In the American Revolution, the committees of correspondence, committees of inspection (also known as committees of observation), and committees of safety were different local committees of Patriots that became a shadow government; they took control of the Thirteen Colonies away from royal officials, who became increasingly helpless.

In Massachusetts, as affairs drew toward a crisis, it became usual for towns to appoint three committees: of correspondence, of inspection, and of safety. The first was to keep the community informed of dangers either legislative or executive, and concert measures of public good; the second to watch for violations of non-importation agreements, or attempts of loyalists to evade them; the third to act as general executive while the legal authority was in abeyance. In February 1776 these were regularly legalized by the Massachusetts General Court but consolidated into one called the "Committee of Correspondence, Inspection, and Safety" to be elected annually by the towns.

Committees of correspondence were public functionaries of a type first appearing in England, created by the parliamentary party of the 17th century in their struggles with the Stuarts. In 1763, when the English government attempted to enforce the trade and navigation acts on the American colonies after the Peace of Paris, the colonial leaders advised the merchants to hold meetings and appoint committees to memorialize the legislature and correspond with each other to forward a union of interests. This was done in Massachusetts, Rhode Island, and New York 1763-4.

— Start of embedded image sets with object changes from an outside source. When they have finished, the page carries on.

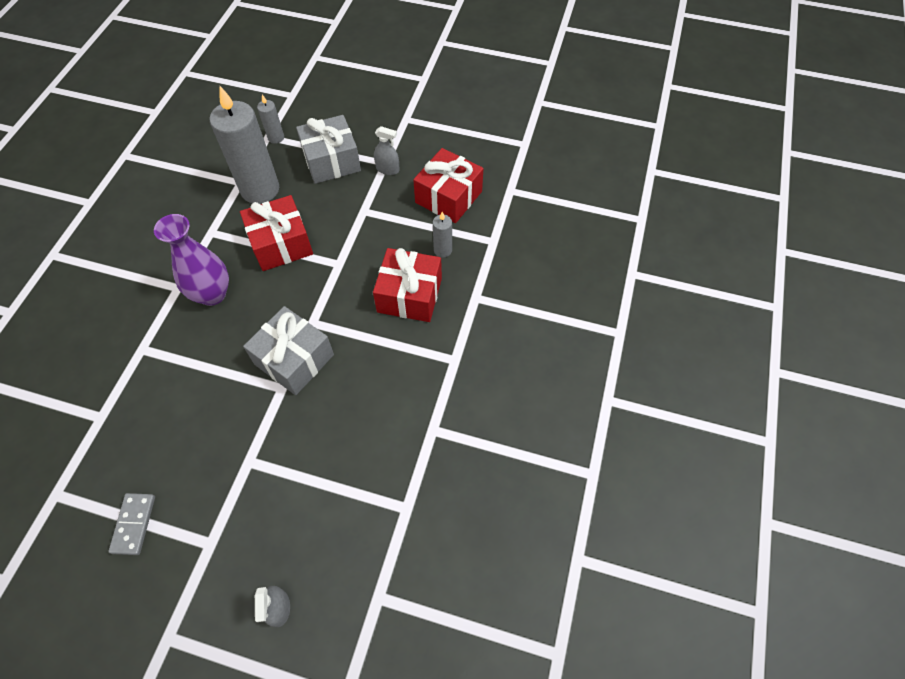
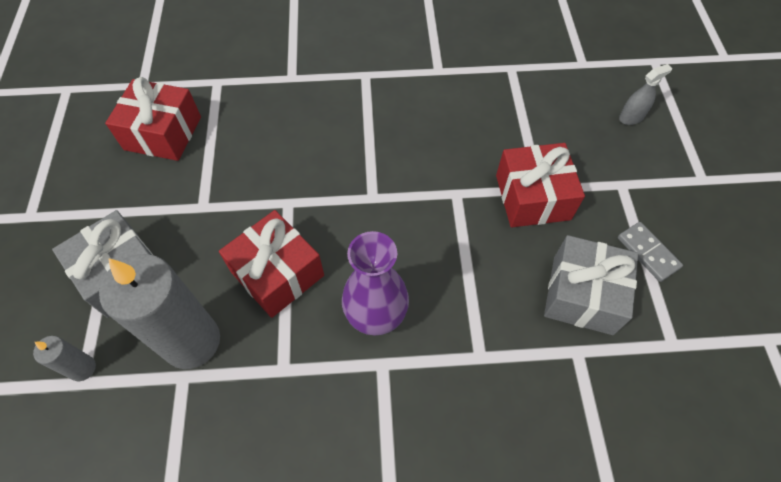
camera: 110 degrees left, 0 degrees up
grey domino [108,493,155,555] -> grey domino turned 75 degrees clockwise [618,222,683,282]
grey gift [243,306,334,395] -> grey gift moved to [544,235,638,335]
red gift [373,248,442,322] -> red gift moved to [496,143,585,227]
grey spray bottle [374,126,400,175] -> none
grey candle [433,212,452,258] -> none

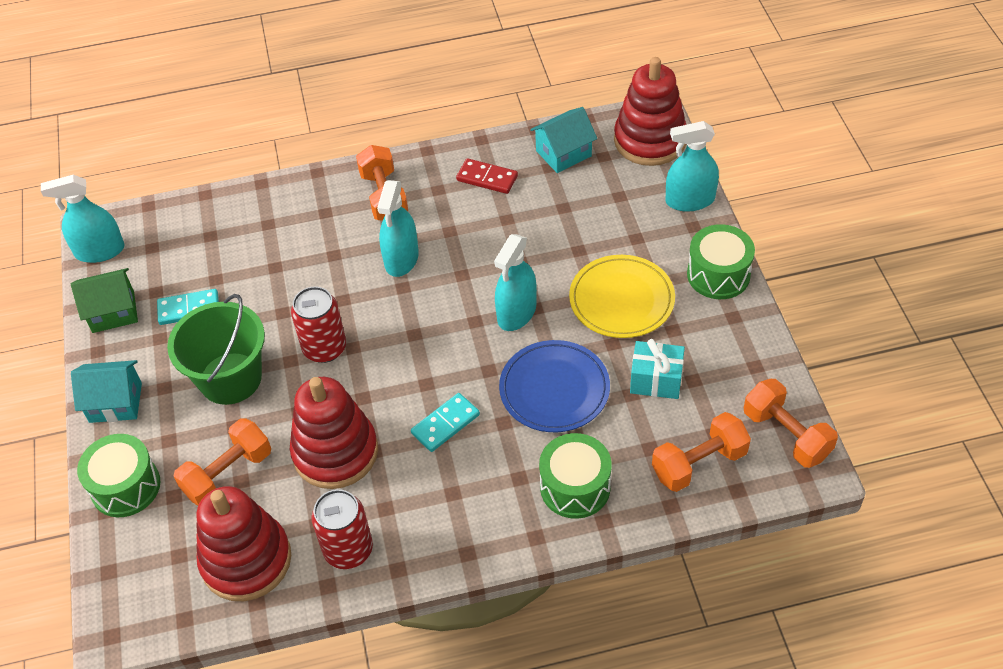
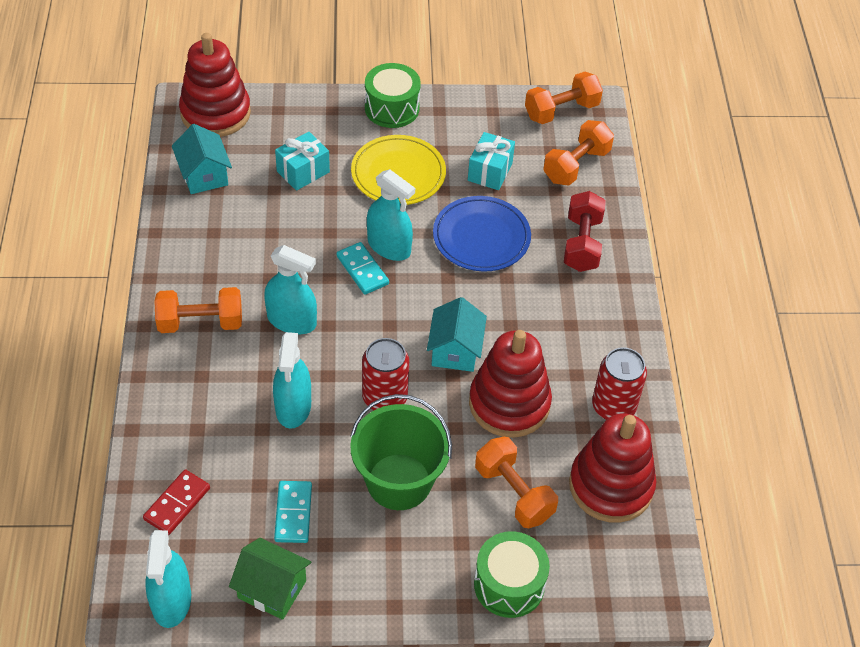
camera: 85 degrees left, 0 degrees up
green house [71,268,138,333] -> green house turned 60 degrees counterclockwise [229,538,311,620]
turquoise house [71,360,142,423] -> turquoise house moved to [427,297,487,372]
turquoise domino [411,393,480,452] -> turquoise domino moved to [337,242,389,295]
red domino [456,158,518,194] -> red domino moved to [143,469,210,535]
green drum [539,433,612,519] -> red dumbbell [564,191,606,272]
orange dumbbell [652,412,751,492] -> orange dumbbell turned 60 degrees clockwise [543,120,614,186]
turquoise spray bottle [666,121,719,212] -> turquoise spray bottle moved to [273,332,311,429]
none -> turquoise gift [275,132,330,191]

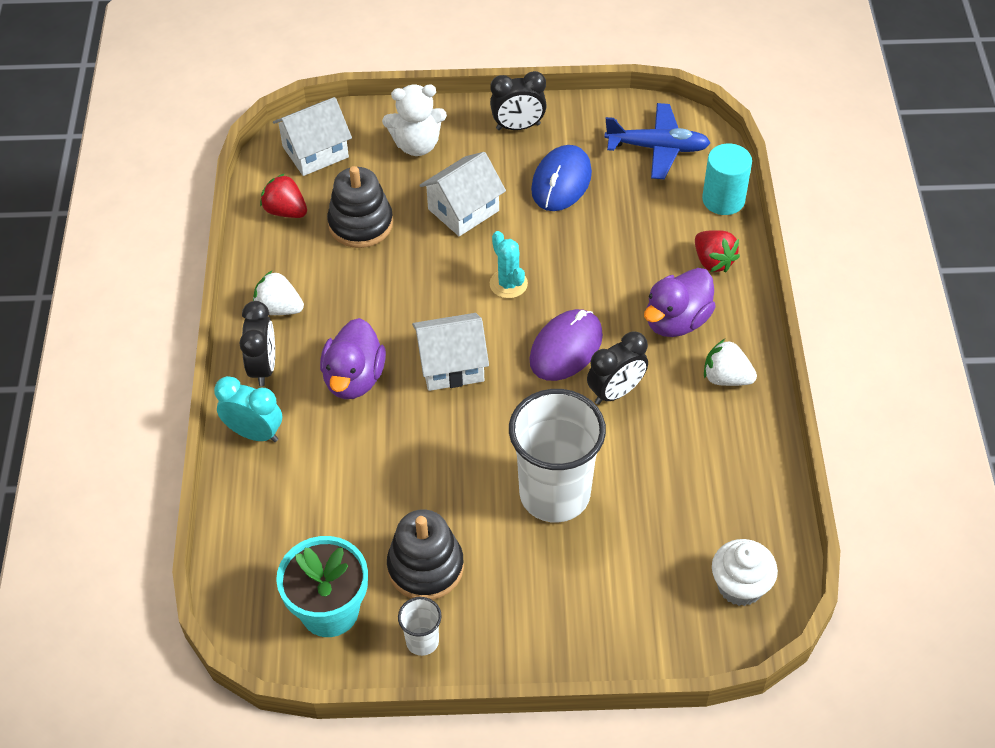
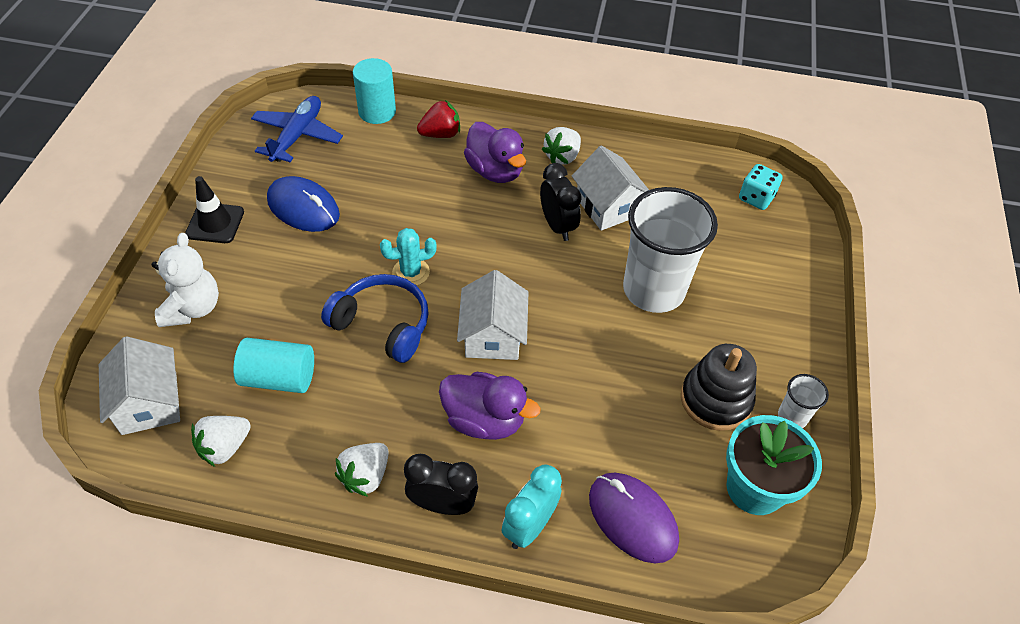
camera: 80 degrees left, 0 degrees up
red strawberry [260,173,307,218] -> white strawberry [191,416,251,467]
black stacking toy [327,166,393,248] -> turquoise cylinder [233,338,314,393]
white house [419,152,506,236] -> white house moved to [572,145,649,231]
black clock [490,71,547,130] -> black traffic cone [185,176,244,243]
purple mouse [529,309,603,381] -> purple mouse moved to [589,473,679,563]
white cupcake [712,539,778,606] -> turquoise dice [739,164,783,210]
none -> blue headphones [321,274,429,363]

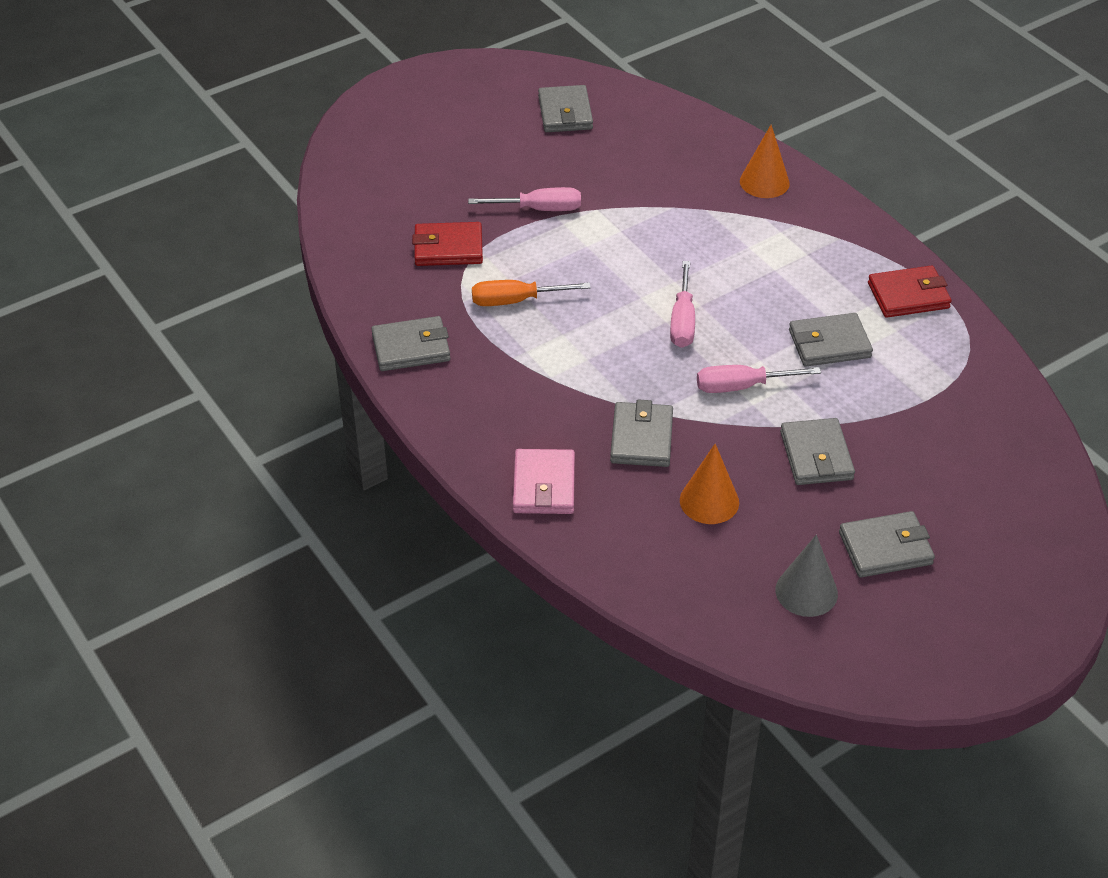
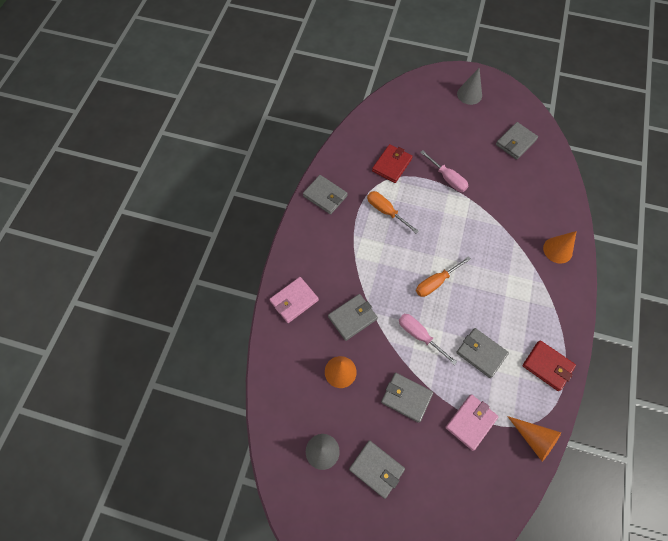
camera: 50 degrees right, 20 degrees up
red wallet [412,222,483,266] -> red wallet turned 75 degrees clockwise [372,144,413,183]
pink screwdriver [670,261,695,348] -> orange screwdriver [416,256,471,297]
grey wallet [780,418,855,485] -> grey wallet turned 75 degrees clockwise [381,373,433,423]
none -> pink wallet [445,394,499,451]
none -> grey cone [457,68,482,105]
none -> orange cone [507,416,561,461]

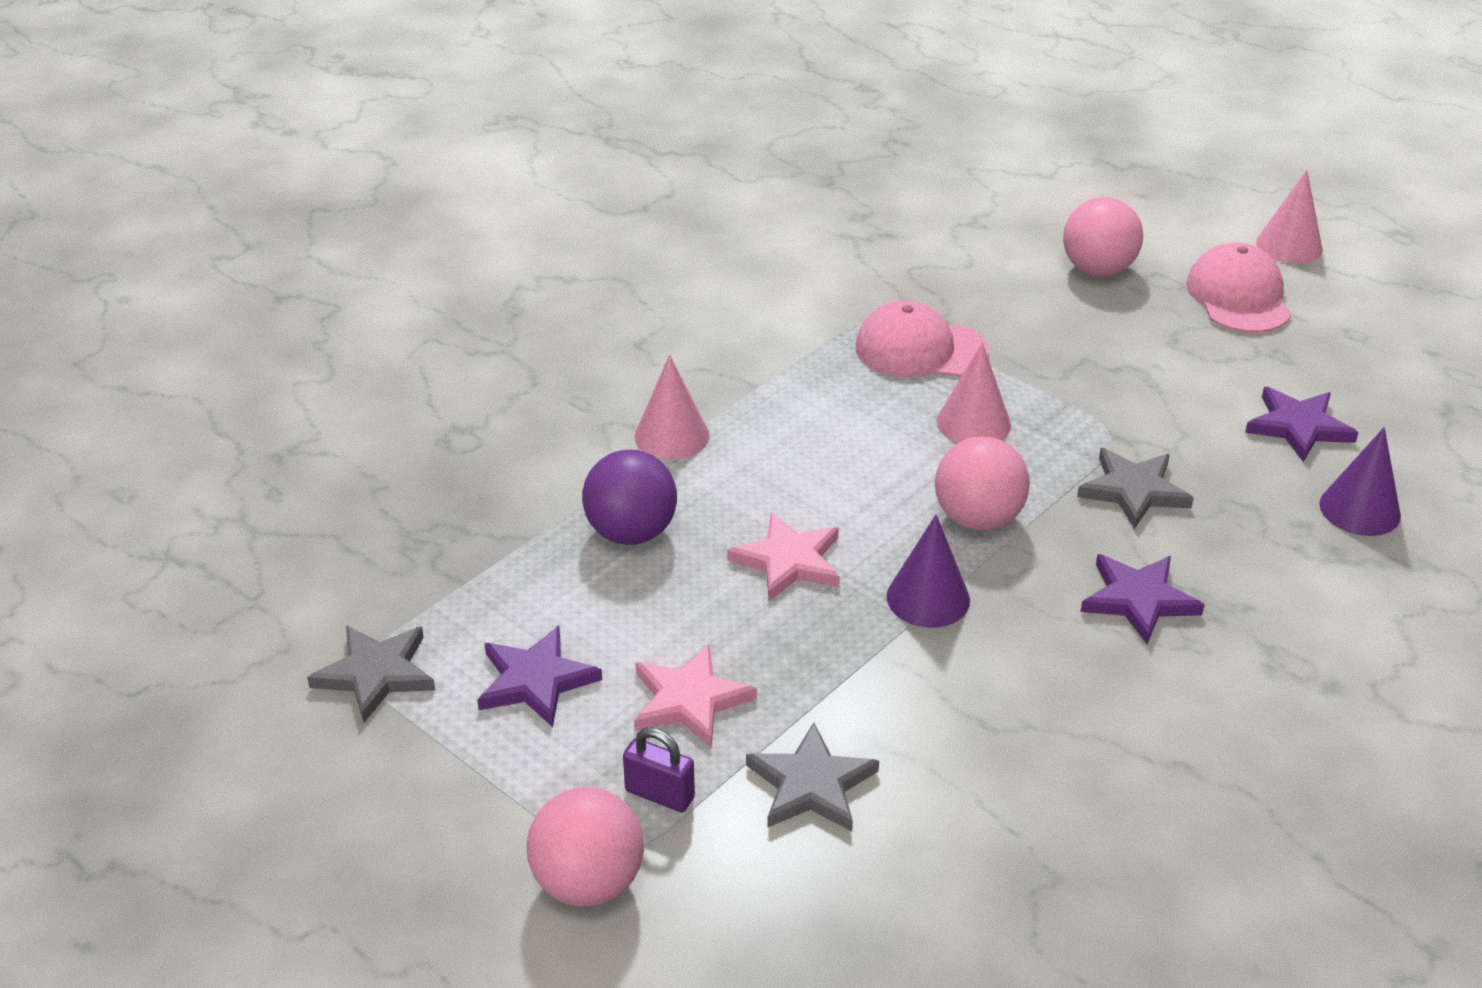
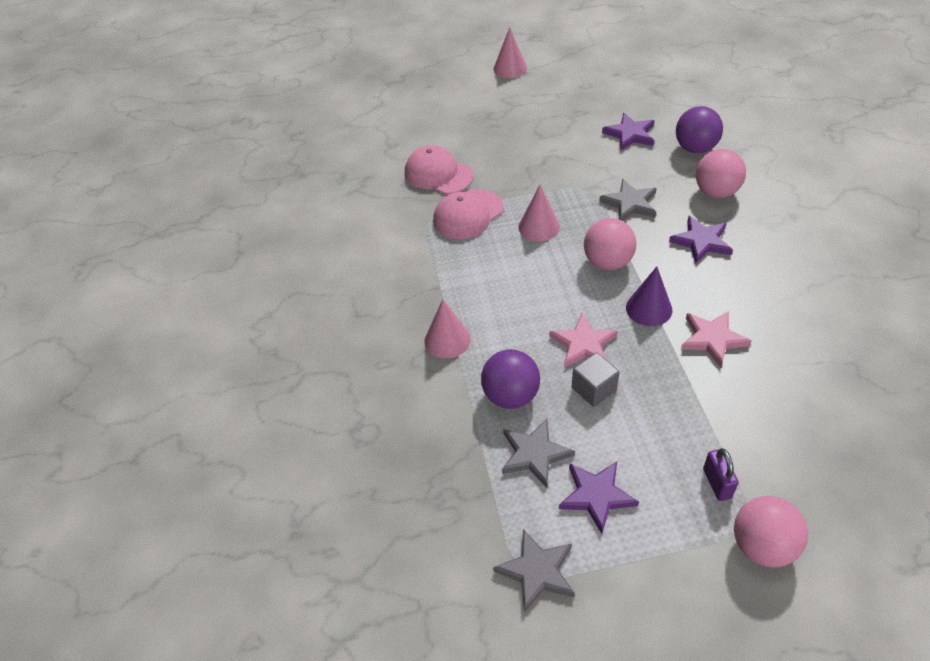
camera: 50 degrees left, 10 degrees up
purple padlock [623,727,695,812] -> purple padlock turned 75 degrees counterclockwise [703,448,739,501]
pink star [634,645,757,747] -> pink star moved to [681,311,751,367]
grey star [746,723,879,831] -> grey star moved to [502,419,575,488]
pink ball [1063,197,1143,276] -> pink ball moved to [696,149,746,198]
pink cap [1186,242,1291,333] -> pink cap moved to [405,145,474,194]
purple cone [1319,427,1401,536] -> purple ball [676,106,723,153]
none -> grey cube [572,352,619,407]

On 21 November 1772 a town meeting at Faneuil Hall, Boston, appointed a correspondence committee of 21 to communicate with other Massachusetts towns concerning infringements of popular rights. Until late in 1774 (see Committees of Safety) it remained the real executive of the town and largely of the province. The Boston committee, by legal town-meeting, was made the executive of Boston. Under its direction the tea was thrown into the harbor, and the Tea Act of 1773 roused the remaining colonies: Georgia in September, Maryland and Delaware in October, North Carolina in December, New York and New Jersey in February, chose legislative committees of correspondence; and new municipalities joined the movement — several in New Hampshire and Rhode Island and the city of New York.